Centrica is to collaborate with Tokyo Electric Power Company (TEPCO), Japan’s largest power firm, to provide demand response services for the country’s grid.
From Monday (1 April 2019) TEPCO’s Ventures arm will use Centrica Business Solution’s demand response platform FlexPond to provide Japan’s transmission system operator with flexibility services for its reserve market in the Kyushu region, to the country’s south.
FlexPond will be delivered under a commercial ‘software as a service’ model that allows the utility to use the proprietary platform as a basis for its own virtual power plant, ultimately delivering demand side response capacity from various flexible generation and demand assets.
Kyushu would appear a pitch-perfect location for the introduction of a VPP given its density of industrial customers and renewable energy projects.
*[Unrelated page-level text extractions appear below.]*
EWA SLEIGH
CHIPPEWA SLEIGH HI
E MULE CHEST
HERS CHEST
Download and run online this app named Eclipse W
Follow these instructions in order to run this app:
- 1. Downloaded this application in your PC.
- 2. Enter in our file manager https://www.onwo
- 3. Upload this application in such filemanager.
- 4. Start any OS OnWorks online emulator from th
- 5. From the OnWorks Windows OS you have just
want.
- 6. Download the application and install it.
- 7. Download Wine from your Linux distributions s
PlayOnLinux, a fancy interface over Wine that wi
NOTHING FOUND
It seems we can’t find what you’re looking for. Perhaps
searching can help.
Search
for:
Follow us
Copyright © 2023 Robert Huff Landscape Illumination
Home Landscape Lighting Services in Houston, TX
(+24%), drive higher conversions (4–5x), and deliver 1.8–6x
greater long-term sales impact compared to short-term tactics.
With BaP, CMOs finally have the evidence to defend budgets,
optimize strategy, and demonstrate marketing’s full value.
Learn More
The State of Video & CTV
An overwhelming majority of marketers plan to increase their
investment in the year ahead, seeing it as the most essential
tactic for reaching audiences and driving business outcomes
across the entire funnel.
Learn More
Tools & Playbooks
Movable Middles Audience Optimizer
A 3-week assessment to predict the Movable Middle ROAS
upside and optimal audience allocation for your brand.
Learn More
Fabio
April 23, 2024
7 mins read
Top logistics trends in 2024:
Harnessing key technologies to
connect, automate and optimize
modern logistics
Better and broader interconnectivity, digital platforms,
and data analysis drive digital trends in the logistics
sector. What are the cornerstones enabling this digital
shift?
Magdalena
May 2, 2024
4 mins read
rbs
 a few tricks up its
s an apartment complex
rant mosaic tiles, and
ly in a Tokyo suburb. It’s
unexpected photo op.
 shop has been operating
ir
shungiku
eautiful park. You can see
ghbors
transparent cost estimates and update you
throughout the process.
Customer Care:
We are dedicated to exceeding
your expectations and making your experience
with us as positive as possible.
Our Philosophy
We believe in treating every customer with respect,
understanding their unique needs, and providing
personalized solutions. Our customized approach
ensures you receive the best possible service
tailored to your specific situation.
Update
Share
Pieter-Jan Mermans, global optimisations director for Centrica Business Solutions, said that not only would the deal help drive demand response in Japan, but allow TEPCO to secure another revenue stream for its customer base.
“At Centrica we believe that one of our key responsibilities is to help our customers reduce their carbon footprint. Building virtual power plants that mitigate the need to build new fossil-fuelled plants is a key part of that so giving other energy and utility companies access to our software is an important way for us to support global decarbonisation efforts.”
Japanese energy firms, and TEPCO in particular, have looked towards the UK market for innovative and technological solutions to problems posed by the energy transition in recent times. TEPCO has invested in blockchain specialist Electron and battery storage firms Zenobe and Moixa of late and Shinji Akatsuka, president at TEPCO Ventures, lauded the deal’s potential contribution to low carbon societies.